§ **WHAT YOU HAVE TO DO**
Count the lines in the entries that contain the string "context", and reply with only that number.
[Start of EXTRACTED DATA]
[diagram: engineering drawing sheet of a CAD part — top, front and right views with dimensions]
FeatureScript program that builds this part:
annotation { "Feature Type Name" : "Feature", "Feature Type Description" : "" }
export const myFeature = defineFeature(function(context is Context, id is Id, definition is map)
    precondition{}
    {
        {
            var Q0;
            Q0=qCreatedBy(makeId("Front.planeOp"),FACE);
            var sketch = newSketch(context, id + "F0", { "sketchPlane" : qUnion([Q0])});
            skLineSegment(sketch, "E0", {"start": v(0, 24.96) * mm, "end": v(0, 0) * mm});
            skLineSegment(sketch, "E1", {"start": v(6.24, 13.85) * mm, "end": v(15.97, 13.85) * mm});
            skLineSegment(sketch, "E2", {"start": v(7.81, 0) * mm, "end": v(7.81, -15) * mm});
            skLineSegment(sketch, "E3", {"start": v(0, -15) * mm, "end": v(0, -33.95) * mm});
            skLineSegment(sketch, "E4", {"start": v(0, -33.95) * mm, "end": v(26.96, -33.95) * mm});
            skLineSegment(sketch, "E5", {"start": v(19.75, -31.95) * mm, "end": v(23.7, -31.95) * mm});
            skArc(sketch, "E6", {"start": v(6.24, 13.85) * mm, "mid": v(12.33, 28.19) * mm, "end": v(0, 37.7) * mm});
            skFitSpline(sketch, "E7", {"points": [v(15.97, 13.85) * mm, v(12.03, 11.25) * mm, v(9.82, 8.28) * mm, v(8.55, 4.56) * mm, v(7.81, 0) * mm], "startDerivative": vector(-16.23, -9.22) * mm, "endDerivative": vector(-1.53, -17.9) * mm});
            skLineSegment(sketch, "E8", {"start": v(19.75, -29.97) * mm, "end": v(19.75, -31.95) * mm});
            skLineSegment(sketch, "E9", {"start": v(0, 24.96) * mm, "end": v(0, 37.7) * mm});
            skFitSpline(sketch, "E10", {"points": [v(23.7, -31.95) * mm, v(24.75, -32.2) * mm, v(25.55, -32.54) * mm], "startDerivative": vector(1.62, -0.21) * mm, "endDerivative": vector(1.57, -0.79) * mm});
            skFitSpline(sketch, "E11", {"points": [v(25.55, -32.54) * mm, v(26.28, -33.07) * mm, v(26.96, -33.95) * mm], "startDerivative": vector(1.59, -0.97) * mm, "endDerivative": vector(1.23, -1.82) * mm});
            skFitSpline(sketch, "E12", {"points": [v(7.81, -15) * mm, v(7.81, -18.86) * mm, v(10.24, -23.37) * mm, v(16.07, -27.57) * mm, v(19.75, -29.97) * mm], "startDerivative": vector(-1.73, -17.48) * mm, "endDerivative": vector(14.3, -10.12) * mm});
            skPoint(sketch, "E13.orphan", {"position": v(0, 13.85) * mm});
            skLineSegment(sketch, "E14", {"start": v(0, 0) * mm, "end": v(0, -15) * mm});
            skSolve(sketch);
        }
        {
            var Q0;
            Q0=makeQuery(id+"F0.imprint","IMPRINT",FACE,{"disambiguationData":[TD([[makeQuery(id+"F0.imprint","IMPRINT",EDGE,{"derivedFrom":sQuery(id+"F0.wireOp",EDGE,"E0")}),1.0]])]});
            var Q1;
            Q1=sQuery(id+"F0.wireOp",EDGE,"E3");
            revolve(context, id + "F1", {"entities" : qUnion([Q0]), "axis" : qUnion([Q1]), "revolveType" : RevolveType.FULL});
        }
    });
[End of EXTRACTED DATA]
§ **TASK RESPONSE**
3